Elle était l'épouse de Nachman Warfman, docteur en droit de l'université de Grenoble et expert-comptable. Elle a eu trois enfants : Bernard, Salomon David, et Anne. Elle s'établit à Manchester, en Angleterre, pour être plus près de ses enfants, petits-enfants, et arrières-petits-enfants.

Bibliographie

  • Nachman Warfman. Le Régime actuel de la lettre de change en Pologne. Thèse de Doctorat en Droit, Université de Grenoble. Imprimerie de L. Jean, 1934.
  • Edmond Michelet. Rue de La Liberté. Dachau, 1943-1945. Seuil: Paris, 1955, 1983. [Lettre-Préface de Charles de Gaulle; aussi avec Préface pour l'édition allemande de Konrad Adenauer. ISBN 2-02-003025-X
  • Serge Klarsfeld. Le Mémorial de la Déportation des Juifs de France. Beate et Serge Klarsfeld: Paris, 1978.
  • Elie Feuerwerker. The Bench. Lesson In Emunah. The Jewish Press, New York, June 14, 1996.
  • Elie Feuerwerker. A Supreme Act Of Love. Lesson In Emunah. The Jewish Press, New York, December 12, 1997.
  • Elie Feuerwerker. France and the Nazis. Letter to the Editor. The New York Times, June 20, 2001.

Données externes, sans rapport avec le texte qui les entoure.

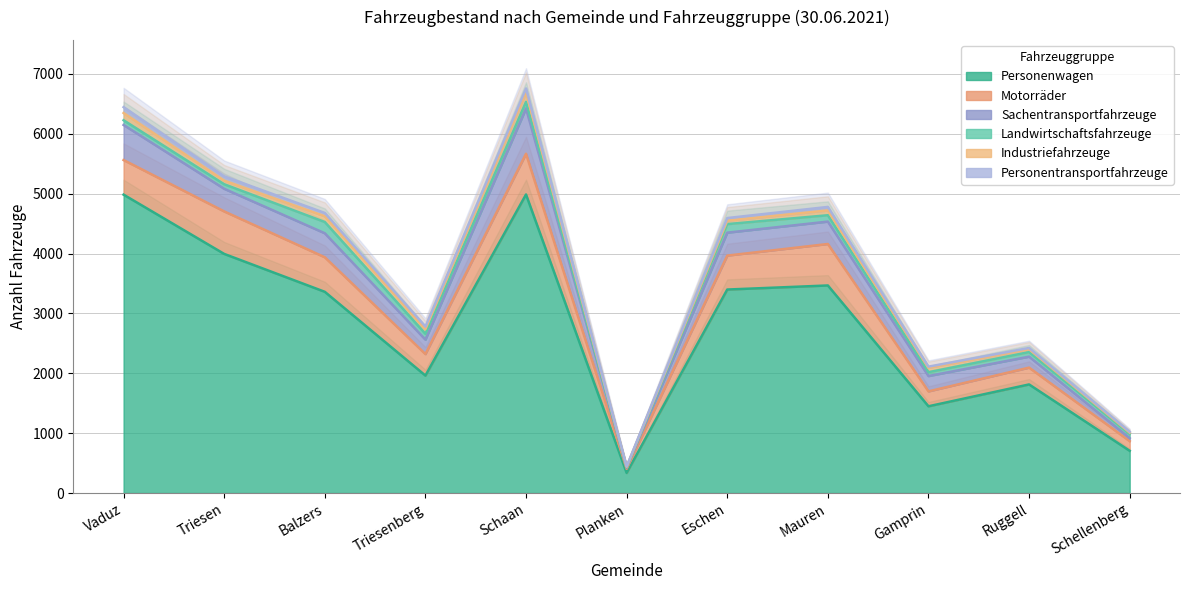

Reading right to left, extract all data points from this chart.

Personenwagen: 705	1814	1449	3467	3399	336	4987	1962	3361	3994	4984
Motorräder: 162	281	249	693	567	68	680	359	577	710	578
Sachentransportfahrzeuge: 49	183	256	374	383	19	757	241	401	378	586
Landwirtschaftsfahrzeuge: 72	76	64	106	143	10	110	98	188	76	79
Industriefahrzeuge: 21	49	73	81	57	5	158	78	96	60	121
Personentransportfahrzeuge: 14	20	20	58	44	6	66	42	55	71	98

  • Hillel Feuerwerker. Salomon Gluck. In: Nous sommes 900 Français. IV., edited by Eve Line Blum-Cherchevsky, Paris, Besançon, 2003. ISBN 2-9513703-4-2
  • Elie Feuerwerker. The Blind Man And The Accordion. Lesson In Emunah. The Jewish Press, New York, 11 octobre 2006.
  • Jacques Attali. Dictionnaire amoureux du Judaïsme. Plon/Fayard, 2009. ISBN 978-2-259-20597-9
  • Simon Rocker. France honours wartime resistance fighter, 92. The Jewish Chronicle (London), April 14, 2009.